RECORDED INFORMATION |
---
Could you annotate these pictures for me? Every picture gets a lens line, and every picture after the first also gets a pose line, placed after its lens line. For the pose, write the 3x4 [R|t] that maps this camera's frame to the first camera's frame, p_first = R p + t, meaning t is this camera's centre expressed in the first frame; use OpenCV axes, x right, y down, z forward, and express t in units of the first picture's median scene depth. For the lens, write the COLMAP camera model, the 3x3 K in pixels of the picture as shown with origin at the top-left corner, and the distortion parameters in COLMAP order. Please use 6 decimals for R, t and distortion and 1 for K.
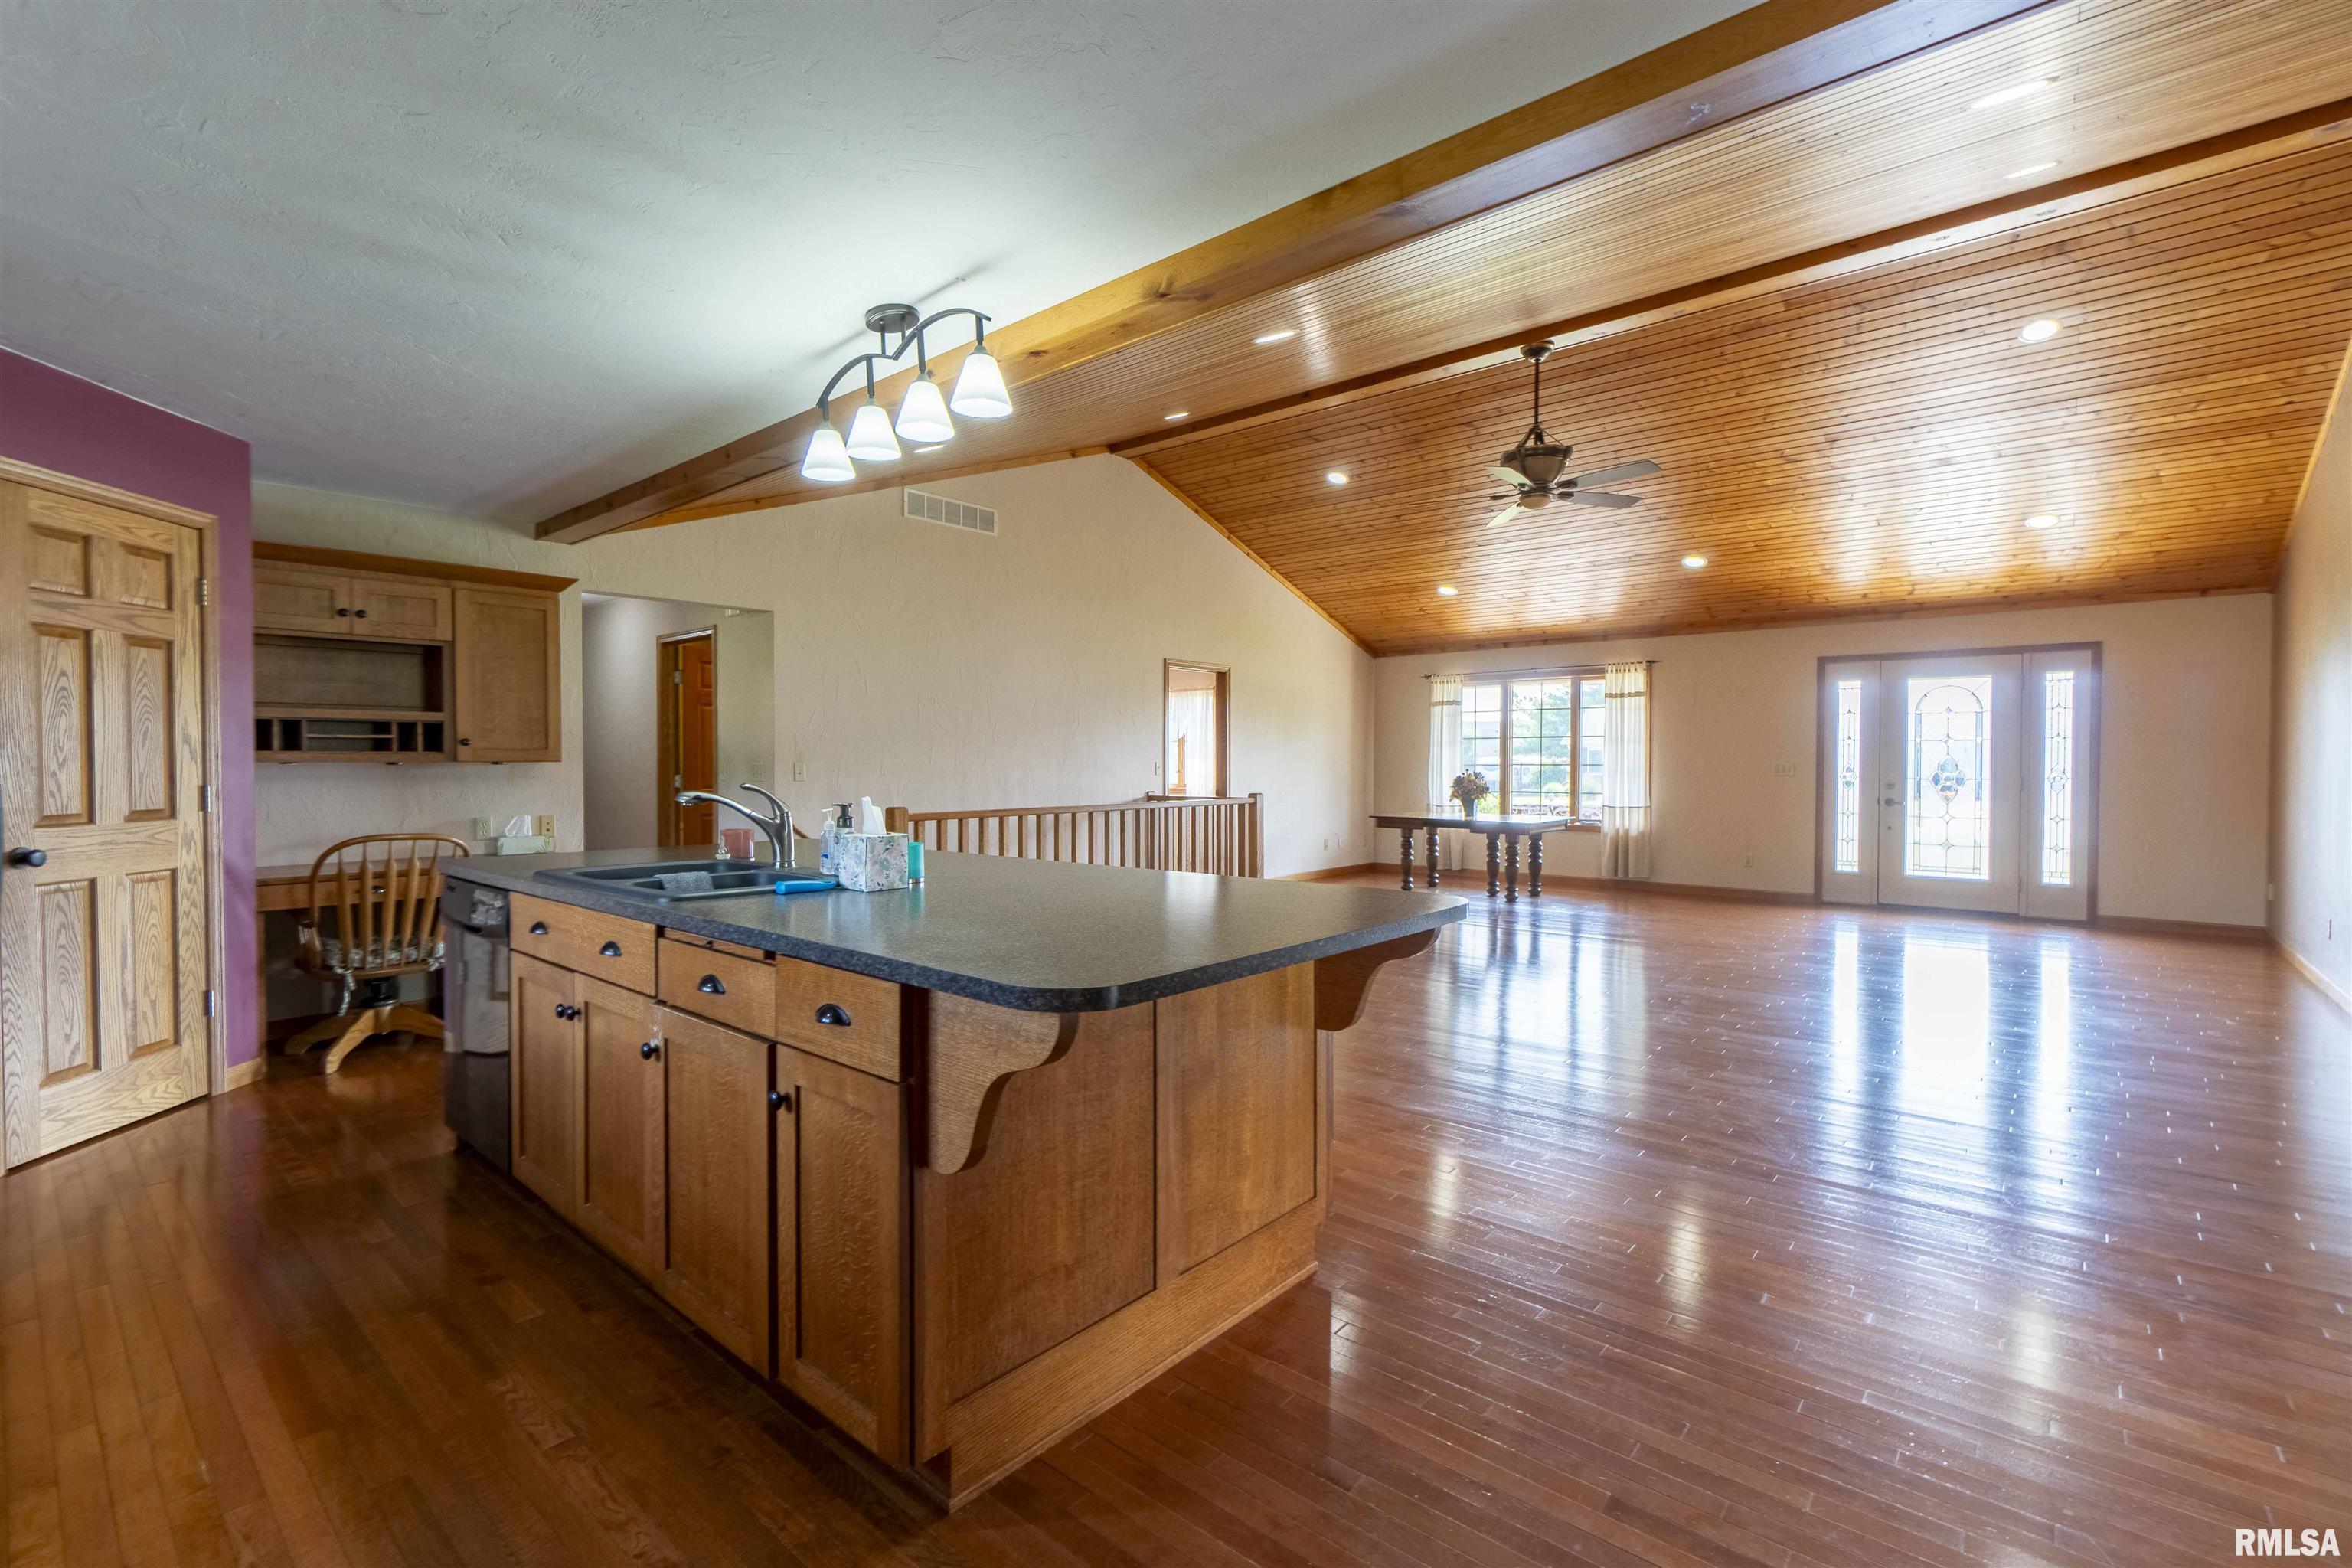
lens RADIAL K [[1050.6, 0, 1250.7], [0, 1050.6, 774.2], [0, 0, 1]] dist [-0.000984, 0.001225]
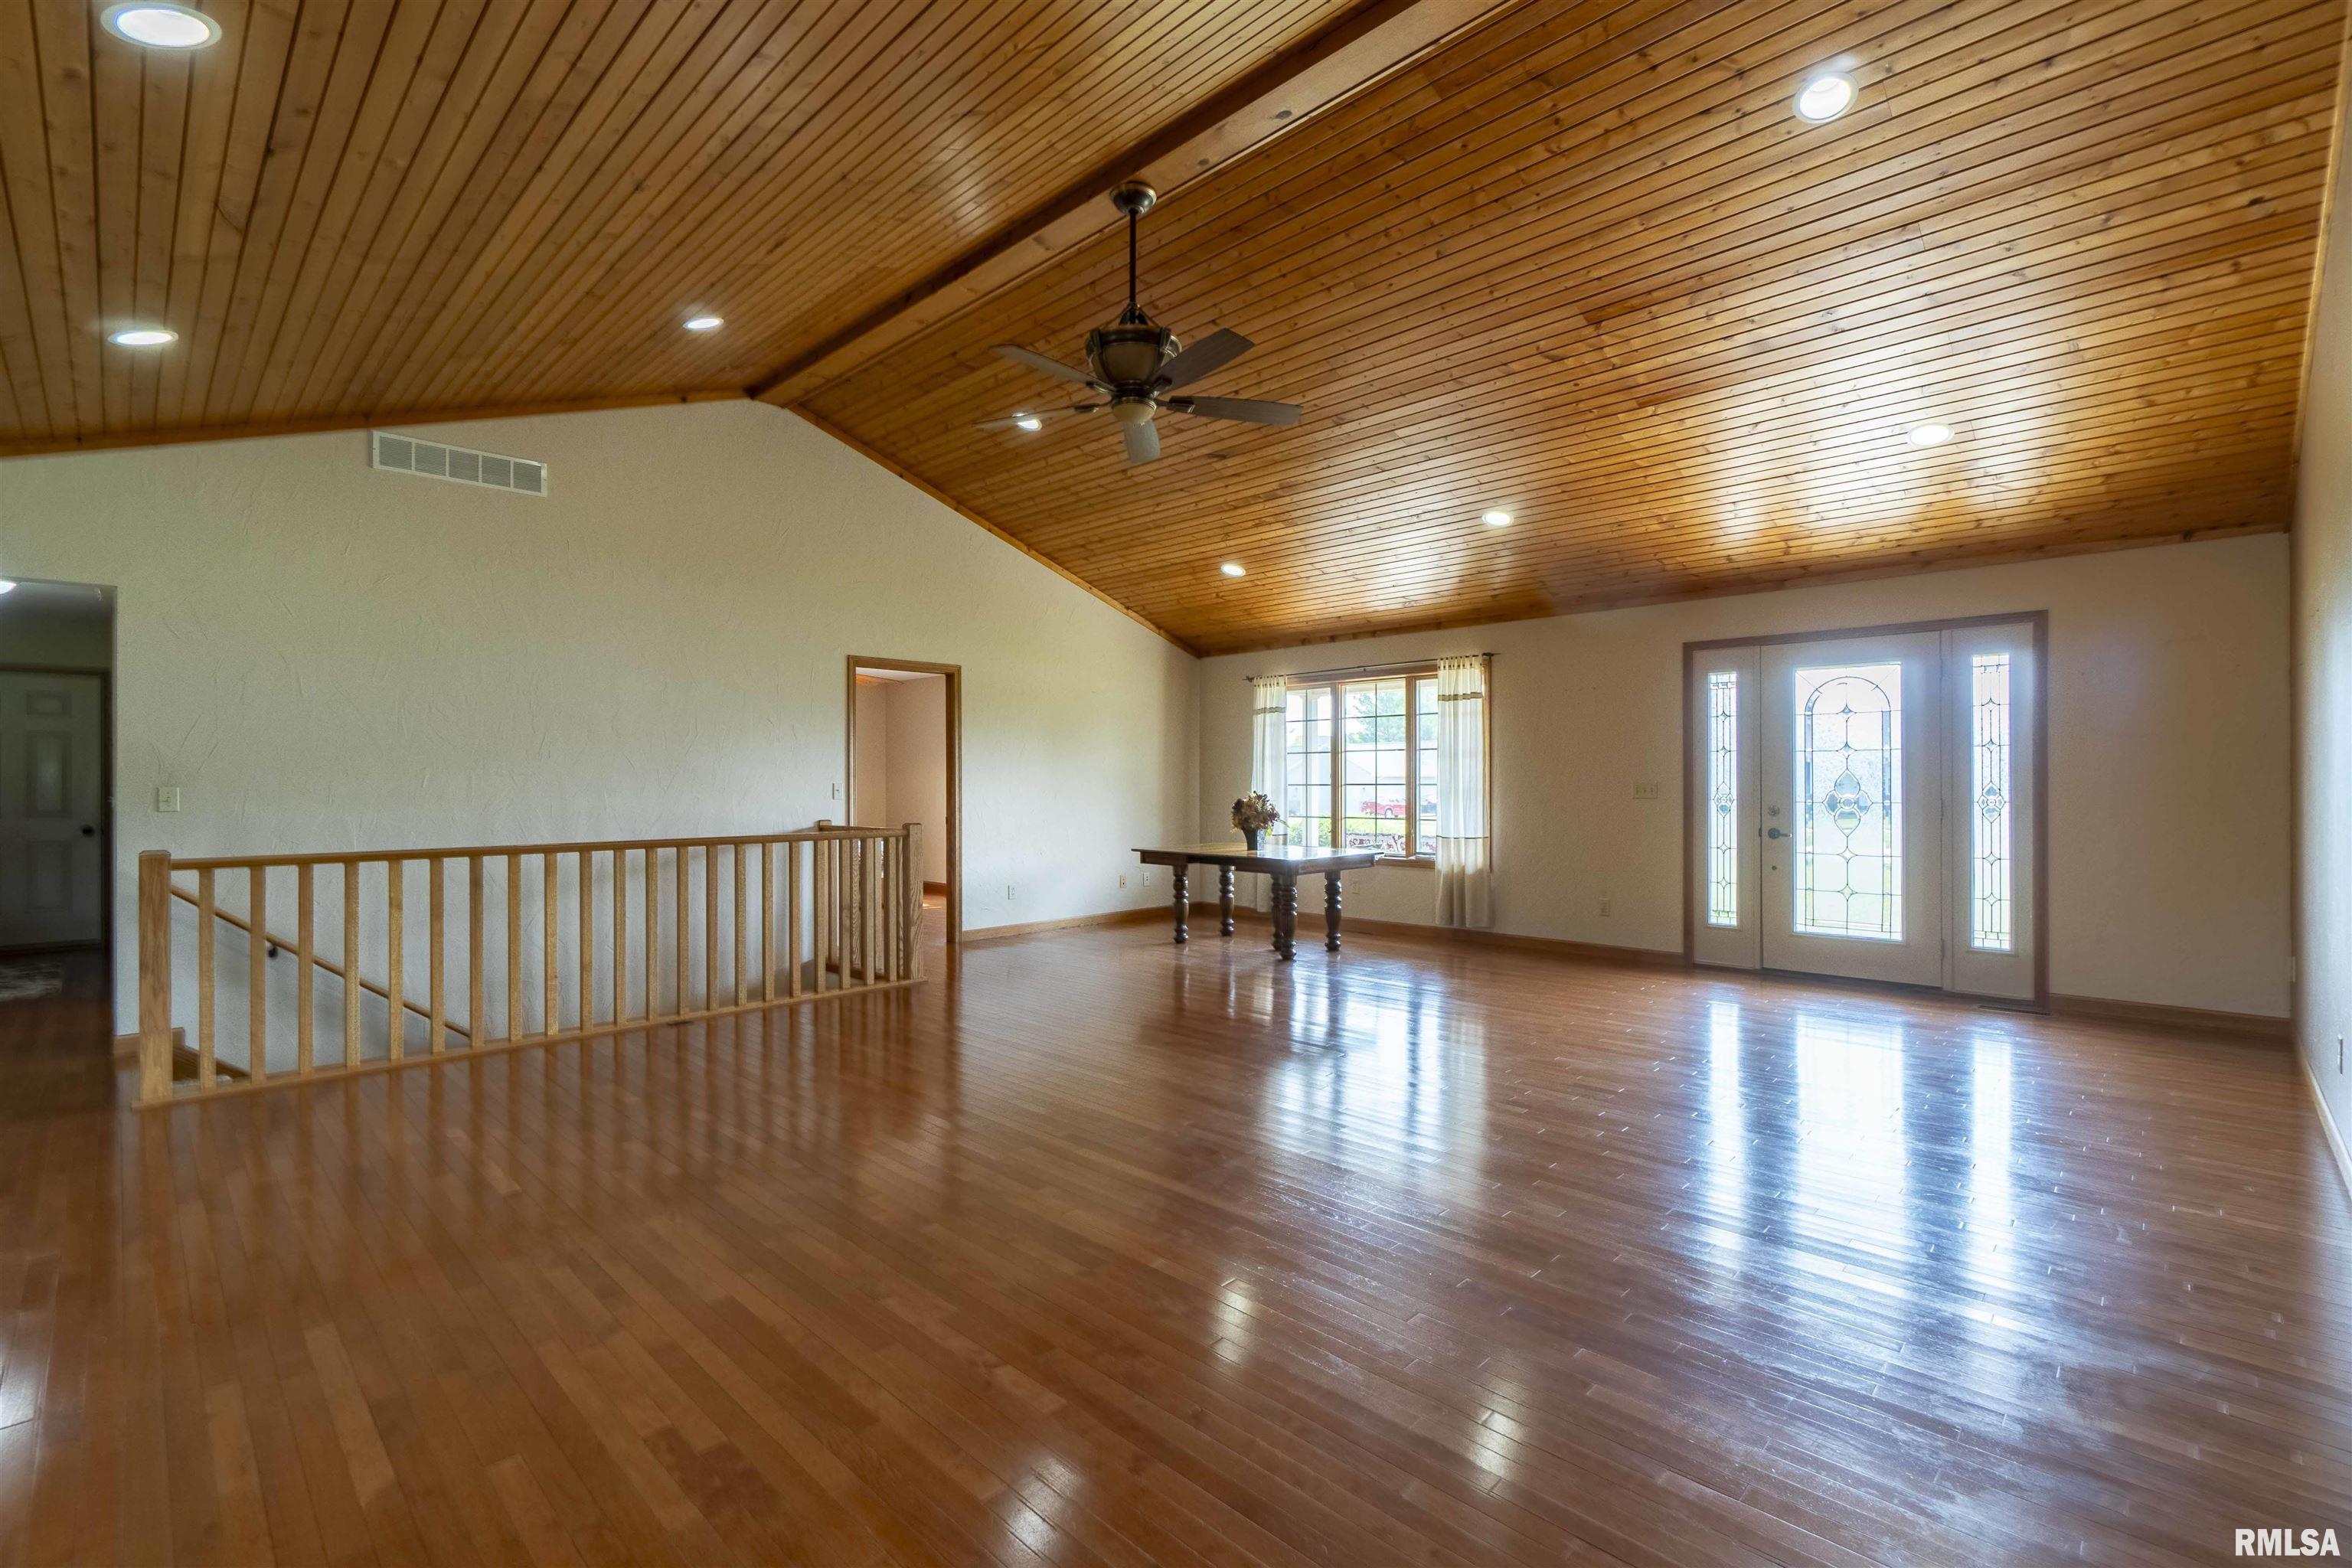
lens RADIAL K [[1050.6, 0, 1238.4], [0, 1050.6, 775.6], [0, 0, 1]] dist [-0.000984, 0.001225]
pose [[0.997224, -0.005027, -0.074291, 0.276616], [0.003763, 0.999846, -0.017141, -0.003190], [0.074366, 0.016814, 0.997089, 0.217960]]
---
TASK REQUIREMENTS | Could you output the lines above exactly, with no pictures included?

PROBLEM SOLUTION |
Could you annotate these pictures for me? Every picture gets a lens line, and every picture after the first also gets a pose line, placed after its lens line. For the pose, write the 3x4 [R|t] that maps this camera's frame to the first camera's frame, p_first = R p + t, meaning t is this camera's centre expressed in the first frame; use OpenCV axes, x right, y down, z forward, and express t in units of the first picture's median scene depth. For the lens, write the COLMAP camera model, the 3x3 K in pixels of the picture as shown with origin at the top-left corner, and the distortion parameters in COLMAP order. Please use 6 decimals for R, t and distortion and 1 for K.
lens RADIAL K [[1050.6, 0, 1250.7], [0, 1050.6, 774.2], [0, 0, 1]] dist [-0.000984, 0.001225]
lens RADIAL K [[1050.6, 0, 1238.4], [0, 1050.6, 775.6], [0, 0, 1]] dist [-0.000984, 0.001225]
pose [[0.997224, -0.005027, -0.074291, 0.276616], [0.003763, 0.999846, -0.017141, -0.003190], [0.074366, 0.016814, 0.997089, 0.217960]]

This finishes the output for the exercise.